EXERCISE TEXT: Begin
Paradoxically, alongside all this emptiness and loss is an Abundance. The fields are full of abandoned cherry, apple, pear, plum, almond, walnut, and fig trees as well as grape vines. They offer us so much fruit that we cannot manage to eat, preserve, freeze, press, or dry it all. As much as we try, most of the fruit drops to the ground, becomes covered with flies, or ends up filling the bellies of crows and porcupines.
Our Daily Bread
Perhaps you are familiar with the prayer “Our Father.” There is one line in this prayer that we would all do well to recite, no matter what faith (or non-faith) we adhere to:
“Give us this day our daily bread.”
So much is held in this simple sentence. First we are asking for “bread,” the “staff of life”. Perhaps the most basic of foods that can support life, bread has accompanied our meals since time immemorial. Secondly, this bread that we ask for is enough for just one day – enough to meet our needs for the present. We do not ask for enough bread to last until next year. Or for enough bread to go on holiday or pension. Or enough bread to fill our freezer. We are asking for daily bread so that we can remain grateful everyday for what we have in the present moment (which is just enough). When we ask daily for what we need, we are also continually reinforcing our relationship with the Higher Source of all the abundance in our lives.
EXERCISE TEXT: End
INPUT DATA: Begin
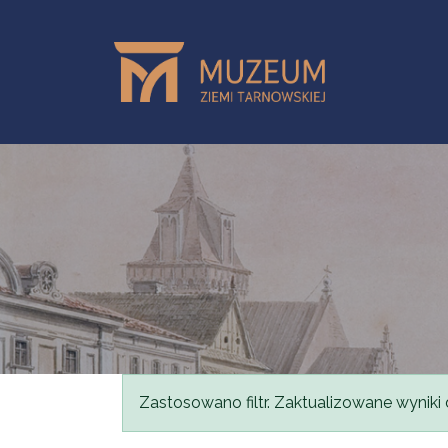
Przejdź do treści
Komunikat
Zastosowano filtr. Zaktualizowane wyniki 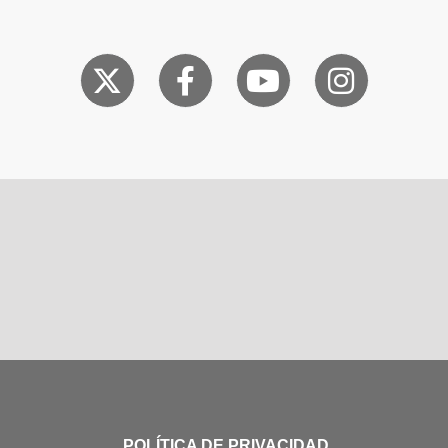
POLÍTICA DE PRIVACIDAD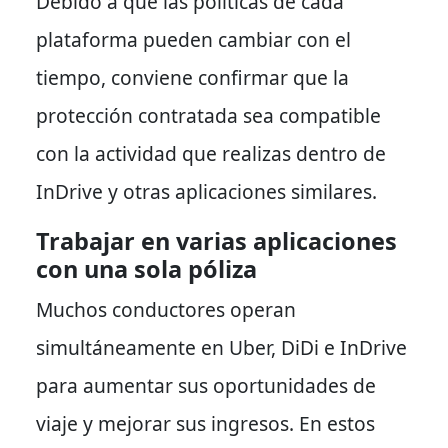
Debido a que las políticas de cada
plataforma pueden cambiar con el
tiempo, conviene confirmar que la
protección contratada sea compatible
con la actividad que realizas dentro de
InDrive y otras aplicaciones similares.
Trabajar en varias aplicaciones
con una sola póliza
Muchos conductores operan
simultáneamente en Uber, DiDi e InDrive
para aumentar sus oportunidades de
viaje y mejorar sus ingresos. En estos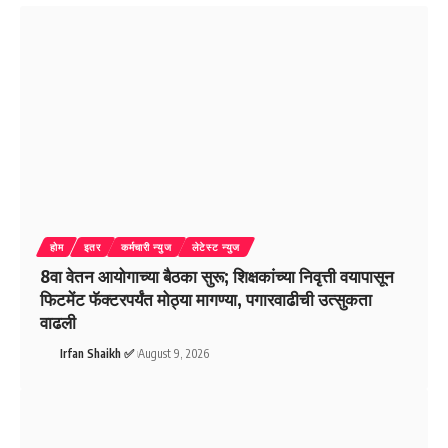
होम
इतर
कर्मचारी न्युज
लेटेस्ट न्युज
8वा वेतन आयोगाच्या बैठका सुरू; शिक्षकांच्या निवृत्ती वयापासून
फिटमेंट फॅक्टरपर्यंत मोठ्या मागण्या, पगारवाढीची उत्सुकता
वाढली
Irfan Shaikh ✅
August 9, 2026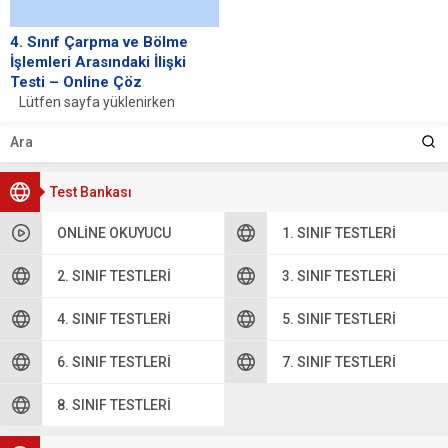
4. Sınıf Çarpma ve Bölme
İşlemleri Arasındaki İlişki
Testi – Online Çöz
Lütfen sayfa yüklenirken
bekleyiniz, tarayıcınızda
javascript desteğinin etkin
olduğundan emin olunuz. Eğer
sayfa yüklenmediyse...
Test Bankası
ONLINE OKUYUCU
1. SINIF TESTLERI
2. SINIF TESTLERI
3. SINIF TESTLERI
4. SINIF TESTLERI
5. SINIF TESTLERI
6. SINIF TESTLERI
7. SINIF TESTLERI
8. SINIF TESTLERI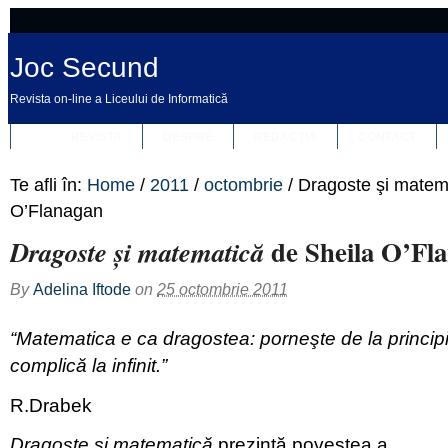
Joc Secund
Revista on-line a Liceului de Informatică
REVISTA
DESPRE
REDACȚIA
CONTACT
Te afli în:
Home
/
2011
/
octombrie
/
Dragoste şi matem
O’Flanagan
de Sheila O’Fl
Dragoste şi matematică
By
Adelina Iftode
on
25 octombrie 2011
“Matematica e ca dragostea: porneşte de la principi
complică la infinit.”
R.Drabek
Dragoste şi matematică
prezintă povestea a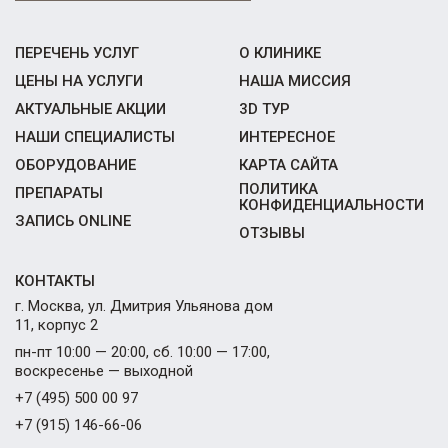
ПЕРЕЧЕНЬ УСЛУГ
О КЛИНИКЕ
ЦЕНЫ НА УСЛУГИ
НАША МИССИЯ
АКТУАЛЬНЫЕ АКЦИИ
3D ТУР
НАШИ СПЕЦИАЛИСТЫ
ИНТЕРЕСНОЕ
ОБОРУДОВАНИЕ
КАРТА САЙТА
ПОЛИТИКА
ПРЕПАРАТЫ
КОНФИДЕНЦИАЛЬНОСТИ
ЗАПИСЬ ONLINE
ОТЗЫВЫ
КОНТАКТЫ
г. Москва, ул. Дмитрия Ульянова дом
11, корпус 2
пн-пт 10:00 — 20:00, сб. 10:00 — 17:00,
воскресенье — выходной
+7 (495) 500 00 97
+7 (915) 146-66-06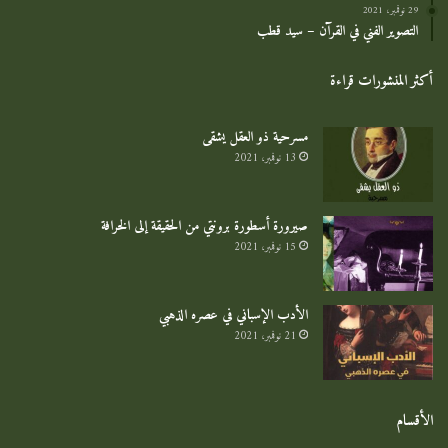
29 نوفمبر، 2021
التصوير الفني في القرآن – سيد قطب
أكثر المنشورات قراءة
مسرحية ذو العقل يشقى
13 نوفمبر، 2021
صيرورة أسطورة برونتي من الحقيقة إلى الخرافة
15 نوفمبر، 2021
الأدب الإسباني في عصره الذهبي
21 نوفمبر، 2021
الأقسام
INPUT DATA: End
*ACTIVITY*
Please list every kind of tree that the passage on daily bread names as growing abandoned in the fields. You won't need the lines to do this.

*TASK OUTPUT*
Cherry, apple, pear, plum, almond, walnut, fig